Arguably one of my all time top 10 pieces of music, Dvorak’s Symphony No 9 from the New World (New World Symphony) is a tongue in cheek reference to my current thoughts, feelings and ambitions for my own music. More of which I will discuss in this and subsequent posts.
Since the early 1980s and my time with My Pierrot Dolls and Scaramouche, the only involvement I have had in the music scene was a brief spell with a wonderful arts group – Action Space Mobile, that sadly, has recently disbanded (*) due to lack of core funding from the Arts Council. I worked on a freelance basis for the group developing business plans, submitting funding applications and developing marketing strategies however, it was one of those organisations where everyone mucked in. If there was work to be done, we joined in. Action Space Mobile worked in the community, in the main with vulnerable groups. They facilitated personal and community growth through combined arts many of such initiatives were music based.
One session during a residential workshop with adults who had learning difficulties really stood out as a life changing experience for me. I had gone along to help out and get a better feel for the work as this was important in my role when submitting funding proposals. One quiet Saturday afternoon, the 4 arts workers, about 20 adults with varying degrees of learning difficulties and myself gathered in the large function room for a music session. The idea was simple, led by Tim, who played the guitar, we would all pick instruments of our own choosing and we would have a free for all jam session. There were cymbals, drums, kazoos, glockenspiels, triangles, maracas and a whole host of exotic instruments and percussion. Tim started by playing a few simple chords, someone banged a drum, another a triangle, another clapped, someone sang out. Each of us tested out our instruments as and when we felt enough confidence to join in, at first, it was a racket, it was random, tuneless and without cohesion. As the minutes passed, the group became an ensemble, the random notes, noises and rhythms began to gel and what was at first chaos, transitioned into order. As each member found their voice, the music evolved into a symphony that grew and went from strength to strength, receded into tranquillity and mindfulness before yet again swelling to crescendos, highs and lows, light and dark, joy and sadness. Chills ran up and down my spine as I looked around and saw the joy and sense of achievement on each and every face. The symphony went on for over 45 minutes, ending in an unrehearsed, perfectly timed finale quickly followed by spontaneous cries of joy, laughter, tears and elation. An amazing experience that demonstrated the power of music on so many levels. It was cathartic for everyone there, each of us taken on a personal journey to our own destination in the company of friends and like minds. Several members of that group went on to form a band and play at various venues – great advocates for people with learning difficulties.

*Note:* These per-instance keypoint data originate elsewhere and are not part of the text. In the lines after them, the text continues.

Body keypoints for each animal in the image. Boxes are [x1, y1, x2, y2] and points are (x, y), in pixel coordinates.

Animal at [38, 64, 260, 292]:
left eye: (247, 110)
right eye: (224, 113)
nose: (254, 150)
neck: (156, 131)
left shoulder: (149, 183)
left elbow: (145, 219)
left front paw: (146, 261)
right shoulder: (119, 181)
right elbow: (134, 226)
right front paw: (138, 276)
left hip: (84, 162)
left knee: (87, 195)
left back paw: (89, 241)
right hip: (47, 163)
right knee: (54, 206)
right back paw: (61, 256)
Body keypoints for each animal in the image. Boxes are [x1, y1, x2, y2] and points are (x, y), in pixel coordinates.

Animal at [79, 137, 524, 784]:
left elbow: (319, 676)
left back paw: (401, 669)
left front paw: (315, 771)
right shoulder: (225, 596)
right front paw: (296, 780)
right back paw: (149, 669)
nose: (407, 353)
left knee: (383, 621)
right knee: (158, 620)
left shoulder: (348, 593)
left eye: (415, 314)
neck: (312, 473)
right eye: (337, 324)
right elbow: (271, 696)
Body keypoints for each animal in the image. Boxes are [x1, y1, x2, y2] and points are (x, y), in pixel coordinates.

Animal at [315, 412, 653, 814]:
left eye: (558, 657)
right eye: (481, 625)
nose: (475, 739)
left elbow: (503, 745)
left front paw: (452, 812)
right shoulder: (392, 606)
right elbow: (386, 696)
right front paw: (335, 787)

Without doubt the workshop renewed my interest in music and reminded me of the power that music can wield. How it can manipulate our emotions, how it can make our heart race or bring joy, calm, sadness. Music can invoke memories, it can make take you to another place and it is a common language that has no boundaries except those made by others who wish to impose them. Mostly, it reminded me of how much I missed making music.

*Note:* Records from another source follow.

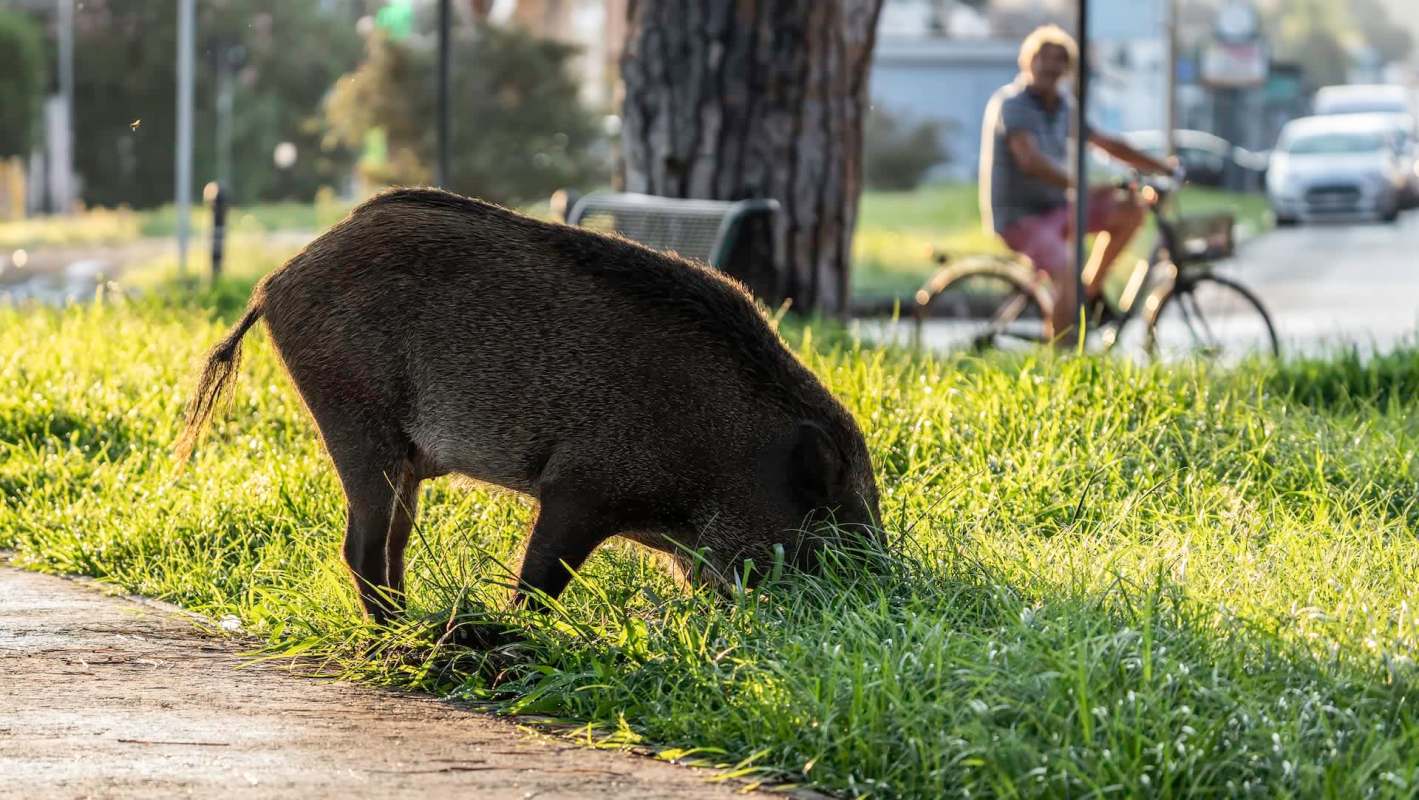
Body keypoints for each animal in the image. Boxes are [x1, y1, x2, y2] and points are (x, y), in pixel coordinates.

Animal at [175, 188, 880, 636]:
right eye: (831, 513)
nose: (880, 593)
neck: (730, 448)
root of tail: (273, 283)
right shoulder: (581, 485)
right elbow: (540, 579)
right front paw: (520, 636)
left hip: (397, 453)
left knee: (392, 540)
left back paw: (416, 625)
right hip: (353, 416)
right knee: (362, 545)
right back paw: (399, 637)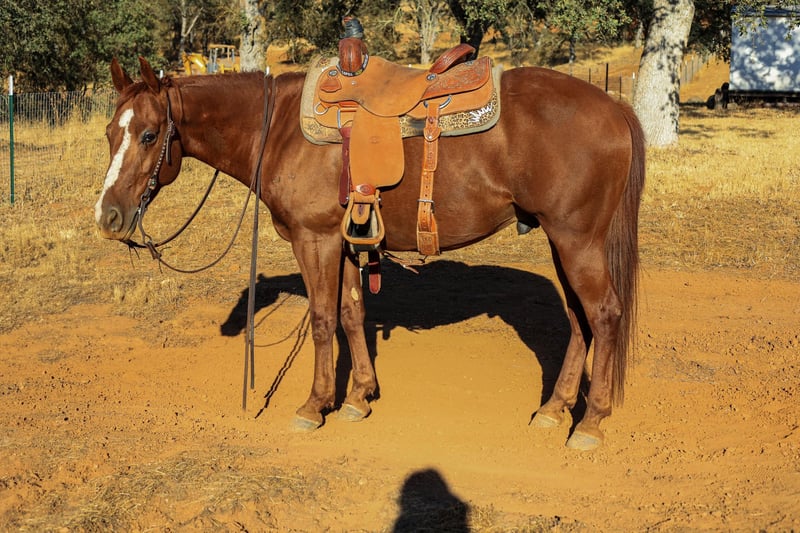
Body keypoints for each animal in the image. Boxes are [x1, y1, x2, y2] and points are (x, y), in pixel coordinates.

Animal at [94, 56, 644, 450]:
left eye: (149, 134)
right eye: (109, 133)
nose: (108, 217)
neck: (279, 130)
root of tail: (613, 107)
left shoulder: (314, 239)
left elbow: (322, 319)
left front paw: (315, 405)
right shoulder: (342, 242)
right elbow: (351, 313)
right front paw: (359, 396)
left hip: (577, 240)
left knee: (604, 314)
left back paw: (590, 423)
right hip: (561, 241)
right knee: (578, 319)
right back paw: (554, 409)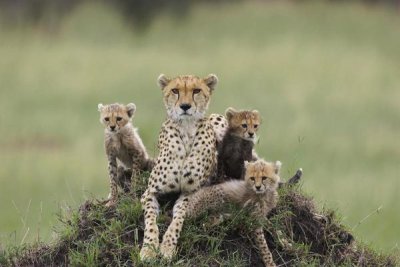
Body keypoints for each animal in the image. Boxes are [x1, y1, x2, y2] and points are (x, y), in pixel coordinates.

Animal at [140, 74, 222, 260]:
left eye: (196, 90)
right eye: (175, 90)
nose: (185, 106)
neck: (186, 130)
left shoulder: (189, 193)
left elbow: (177, 220)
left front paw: (167, 247)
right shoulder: (149, 193)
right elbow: (150, 222)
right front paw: (149, 249)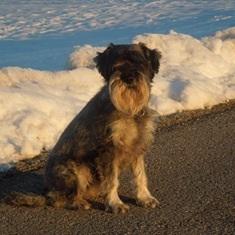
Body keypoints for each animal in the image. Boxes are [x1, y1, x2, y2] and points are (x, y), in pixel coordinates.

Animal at [7, 42, 162, 213]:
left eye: (139, 63)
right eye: (115, 66)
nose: (128, 78)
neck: (130, 111)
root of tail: (46, 190)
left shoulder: (138, 147)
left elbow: (140, 175)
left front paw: (145, 198)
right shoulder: (108, 150)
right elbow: (111, 180)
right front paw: (115, 203)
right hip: (78, 170)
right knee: (58, 199)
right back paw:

For the next 10 years, work got in the way and it wasn’t until two years ago I had the opportunity to begin to dabble again. Time and technology had brought about massive changes in the range of equipment and the opportunities to record and distribute or share music. It was a new world. Feeling somewhat intimidated, I decided that research into what was available that would suit the abilities of a non-musician technically competent muso was too confusing so I plumped for a simple midi controller keyboard and some free software that came with it. Hooking it up to the PC, watching a few YouTube videos and hey presto, I was making music.

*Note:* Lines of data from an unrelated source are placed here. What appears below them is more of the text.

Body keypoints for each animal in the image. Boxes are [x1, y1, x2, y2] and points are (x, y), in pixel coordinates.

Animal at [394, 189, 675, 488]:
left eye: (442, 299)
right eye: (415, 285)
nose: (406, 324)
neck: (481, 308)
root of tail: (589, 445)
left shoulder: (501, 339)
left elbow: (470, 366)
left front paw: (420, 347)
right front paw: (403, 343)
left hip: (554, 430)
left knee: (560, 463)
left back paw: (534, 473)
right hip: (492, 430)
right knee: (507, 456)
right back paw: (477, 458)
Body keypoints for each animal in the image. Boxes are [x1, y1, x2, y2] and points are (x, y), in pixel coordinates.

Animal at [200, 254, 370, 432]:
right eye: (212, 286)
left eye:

As I approached my new adventures in creating music I brought with me many lessons learnt along the way. Three of those lessons stand out and currently influence my approach:
- Enjoy what I do and don’t take it all too serious – the reality is I am not likely to make any money from my music, I ain’t going to be a star and most people will not encourage or even acknowledge what I do, so…
- Do what feels right and don’t be constrained by trying to fit a particular genre or trend, express myself within my own frame of reference and trust the belief that if I like something I create, if it sparks my imagination of touches my emotions then someone else might also experience positive or similar responses.
- Never cast a shadow on another person’s dream and where possible, light the way, you might be surprised.